My mother cried and begged me not to do this--just go back to weight watchers she pled to me.
I had my surgery on May 5, 2006. I was so excited and scared. When they took me into the pre-op room to put my IV in, I just lost it. I stared to cry uncontrollably. I didn't stop until I was under.
I had a pretty normal stay in the hospital. Just my hubby and kids visited me--I thought maybe my mother would fly in from Vegas just to see that I was o--not even a damn call from her--gotta LOVE family.
I ended up back in the hospital a few days later. I couldn't catch my breath. Dr. ran all sorts of tests and found nothing. Said it was anxiety, went home next day and I was fine.
I ended up back at the hospital 5 weeks later. I was having a vomit and diarehea problem--constantly!! Again Dr. ran all sorts of tests and again found nothing. Kept me over night and sent me home. I still had the problem for about two more weeks, but no cause was ever found.
After those two problems, things have been fine!!

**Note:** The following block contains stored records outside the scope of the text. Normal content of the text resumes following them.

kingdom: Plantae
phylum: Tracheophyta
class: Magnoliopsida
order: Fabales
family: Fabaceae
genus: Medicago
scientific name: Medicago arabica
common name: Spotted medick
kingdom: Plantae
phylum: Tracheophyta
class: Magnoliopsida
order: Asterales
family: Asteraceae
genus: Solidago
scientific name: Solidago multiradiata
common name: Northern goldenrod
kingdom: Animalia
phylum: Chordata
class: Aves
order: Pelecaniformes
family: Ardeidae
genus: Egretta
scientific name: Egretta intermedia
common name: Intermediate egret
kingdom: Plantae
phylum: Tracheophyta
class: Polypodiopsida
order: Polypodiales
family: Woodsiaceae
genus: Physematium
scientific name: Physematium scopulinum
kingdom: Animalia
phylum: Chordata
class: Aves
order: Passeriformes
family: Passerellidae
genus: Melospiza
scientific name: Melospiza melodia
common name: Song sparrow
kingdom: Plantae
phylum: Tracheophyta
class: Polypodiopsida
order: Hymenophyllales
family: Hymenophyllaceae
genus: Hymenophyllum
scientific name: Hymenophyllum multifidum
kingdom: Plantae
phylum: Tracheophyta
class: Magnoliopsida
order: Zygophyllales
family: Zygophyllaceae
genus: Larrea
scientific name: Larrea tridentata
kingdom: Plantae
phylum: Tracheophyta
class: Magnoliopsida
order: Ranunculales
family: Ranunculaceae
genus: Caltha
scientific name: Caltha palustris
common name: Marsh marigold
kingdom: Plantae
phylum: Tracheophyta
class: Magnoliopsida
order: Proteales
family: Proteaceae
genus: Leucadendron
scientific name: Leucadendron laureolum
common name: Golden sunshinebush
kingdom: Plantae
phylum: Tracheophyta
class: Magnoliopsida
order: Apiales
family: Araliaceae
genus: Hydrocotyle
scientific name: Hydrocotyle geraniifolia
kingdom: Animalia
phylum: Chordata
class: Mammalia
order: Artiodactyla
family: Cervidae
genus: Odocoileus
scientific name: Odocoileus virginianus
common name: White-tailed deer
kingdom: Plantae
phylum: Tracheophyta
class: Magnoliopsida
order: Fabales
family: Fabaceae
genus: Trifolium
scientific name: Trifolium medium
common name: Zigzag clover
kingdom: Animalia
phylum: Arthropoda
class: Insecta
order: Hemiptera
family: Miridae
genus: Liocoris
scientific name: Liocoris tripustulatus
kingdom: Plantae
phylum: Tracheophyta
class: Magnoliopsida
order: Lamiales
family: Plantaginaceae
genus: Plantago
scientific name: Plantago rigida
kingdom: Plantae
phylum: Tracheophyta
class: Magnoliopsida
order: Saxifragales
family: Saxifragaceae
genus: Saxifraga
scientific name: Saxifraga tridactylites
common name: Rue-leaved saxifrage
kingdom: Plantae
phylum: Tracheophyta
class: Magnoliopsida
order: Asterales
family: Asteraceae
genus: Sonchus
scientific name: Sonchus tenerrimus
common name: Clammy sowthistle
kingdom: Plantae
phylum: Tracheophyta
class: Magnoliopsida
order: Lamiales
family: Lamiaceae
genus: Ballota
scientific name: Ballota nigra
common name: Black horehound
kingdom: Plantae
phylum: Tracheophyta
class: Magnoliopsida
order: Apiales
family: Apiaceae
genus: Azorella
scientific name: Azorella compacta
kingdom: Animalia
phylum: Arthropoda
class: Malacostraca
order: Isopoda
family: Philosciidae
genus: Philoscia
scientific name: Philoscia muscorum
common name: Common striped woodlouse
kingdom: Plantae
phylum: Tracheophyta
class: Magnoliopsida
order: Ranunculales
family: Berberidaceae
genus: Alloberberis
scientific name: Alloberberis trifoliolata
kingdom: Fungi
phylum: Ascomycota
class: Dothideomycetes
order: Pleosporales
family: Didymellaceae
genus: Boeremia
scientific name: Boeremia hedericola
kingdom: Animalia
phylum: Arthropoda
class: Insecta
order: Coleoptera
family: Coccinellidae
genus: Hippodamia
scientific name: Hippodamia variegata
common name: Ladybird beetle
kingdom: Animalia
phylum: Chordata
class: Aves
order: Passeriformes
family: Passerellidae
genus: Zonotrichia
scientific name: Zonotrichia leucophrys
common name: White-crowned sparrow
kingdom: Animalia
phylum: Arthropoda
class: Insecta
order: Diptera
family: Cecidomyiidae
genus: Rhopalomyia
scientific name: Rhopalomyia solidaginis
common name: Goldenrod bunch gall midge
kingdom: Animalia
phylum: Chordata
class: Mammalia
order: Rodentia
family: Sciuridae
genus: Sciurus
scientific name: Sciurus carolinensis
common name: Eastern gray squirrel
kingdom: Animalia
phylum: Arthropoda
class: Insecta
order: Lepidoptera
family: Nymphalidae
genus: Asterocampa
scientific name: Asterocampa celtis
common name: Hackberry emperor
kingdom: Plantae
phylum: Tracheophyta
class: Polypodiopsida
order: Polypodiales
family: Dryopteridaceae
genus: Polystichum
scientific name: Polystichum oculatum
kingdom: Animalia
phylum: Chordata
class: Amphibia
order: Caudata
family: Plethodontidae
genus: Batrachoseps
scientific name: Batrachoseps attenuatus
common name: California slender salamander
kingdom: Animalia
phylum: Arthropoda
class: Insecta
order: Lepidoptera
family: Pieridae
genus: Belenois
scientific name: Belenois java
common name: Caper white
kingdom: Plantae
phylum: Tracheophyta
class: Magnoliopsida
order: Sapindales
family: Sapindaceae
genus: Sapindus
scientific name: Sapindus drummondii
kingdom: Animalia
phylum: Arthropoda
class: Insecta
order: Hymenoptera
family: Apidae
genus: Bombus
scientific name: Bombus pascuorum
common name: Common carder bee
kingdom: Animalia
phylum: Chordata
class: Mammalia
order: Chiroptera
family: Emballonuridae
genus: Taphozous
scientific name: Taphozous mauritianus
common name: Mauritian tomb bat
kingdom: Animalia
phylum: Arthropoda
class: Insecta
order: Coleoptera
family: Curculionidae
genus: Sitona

I feel I loose at a strance pace. I will loose 10-15 pounds over 10-14 days, then stay there for 10-14 days. I have lost like this since about 1 month out. Just me--LOL--nothing ever "normal" AND...at my 6 month marker, seems like I was stuck for like 3 weeks, now I have dropped again, but dang it only 1/2 pound to get my 100--ARGHHHHHHHHH!!!
Looking back on my journey, I wish I would have measured myself before surgery and done so every month--the inches lost are just as incredible as the pounds!! I also wish I had taken more photos-oh well.